左上腹部の鋭い痛み、吐(は)き気(け)や嘔吐(おうと)をともなうこともしばしばです。
脾臓(ひぞう)は血液の豊富な臓器で、損傷を受けると出血量が多くなり、出血性(しゅっけつせい)ショック(「腹部外傷」の出血性ショック)におちいって生命にかかわることが少なくありません。症状も、出血が少しずつ続けば遅れて出ます。
[検査と診断]
症状からほぼ推察できますが、腹部X線撮影、超音波検査、CTなどで確認します。
[治療]
出血量が少なく、血圧が正常で安定しているなど全身状態が良好であれば、輸液や輸血といった保存療法で経過を観察します。
少し出血量が多いときは、脾動脈塞栓術(ひどうみゃくそくせんじゅつ)(コラム「脾動脈塞栓術」)が行なわれることがあります。
血圧が低く、輸液をしても上昇しないなど全身状態が悪いときは、開腹し、出血を止める手術をします。

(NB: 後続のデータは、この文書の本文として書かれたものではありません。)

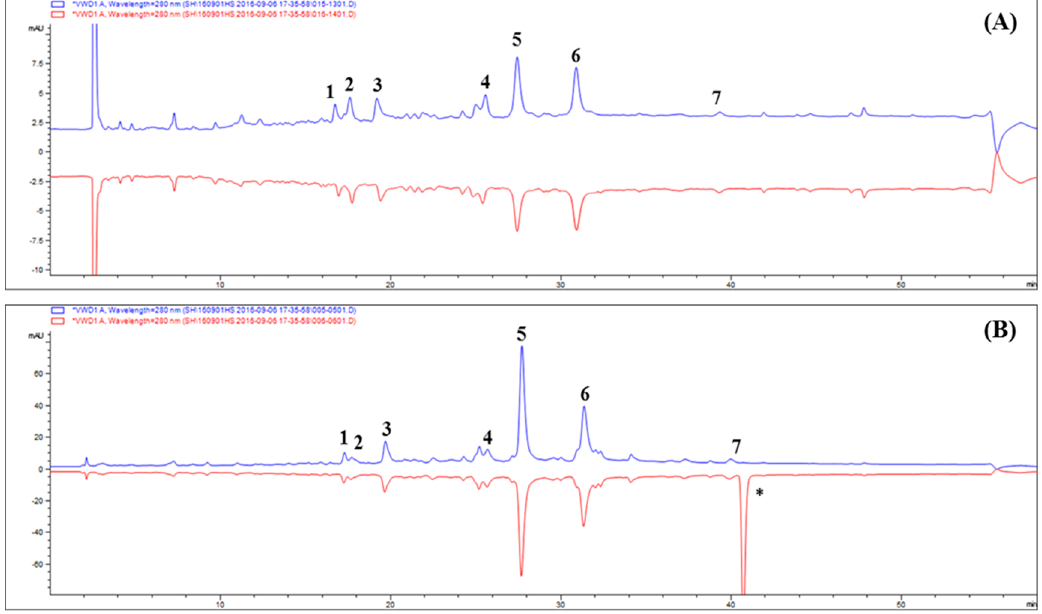
Figure 2. Screening of aldose reductase and antioxidant inhibitors in Tanacetum parthenium L. using by ultrafiltration of HRAR ( A ) and DPPH-HPLC ( B ) at 254 nm. Blue line: before reaction without HRAR and DPPH; red line: after reaction with HRAR and DPPH, respectively.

脾臓を摘出すると、あとで脾摘後重症感染症(ひてきごじゅうしょうかんせんしょう)(敗血症(はいけつしょう)など)がおこることがあるといわれているので、脾臓は摘出せず、残すのが原則です。
打撲(だぼく)や圧迫による損傷の場合、そのときは出血していなくても、受傷後、数日から1週間すると脾臓が破裂し、大出血になることがあります(遅発性破裂(ちはつせいはれつ))。このため、脾臓損傷の場合は、10日~2週間くらい入院して経過を観察することもあります。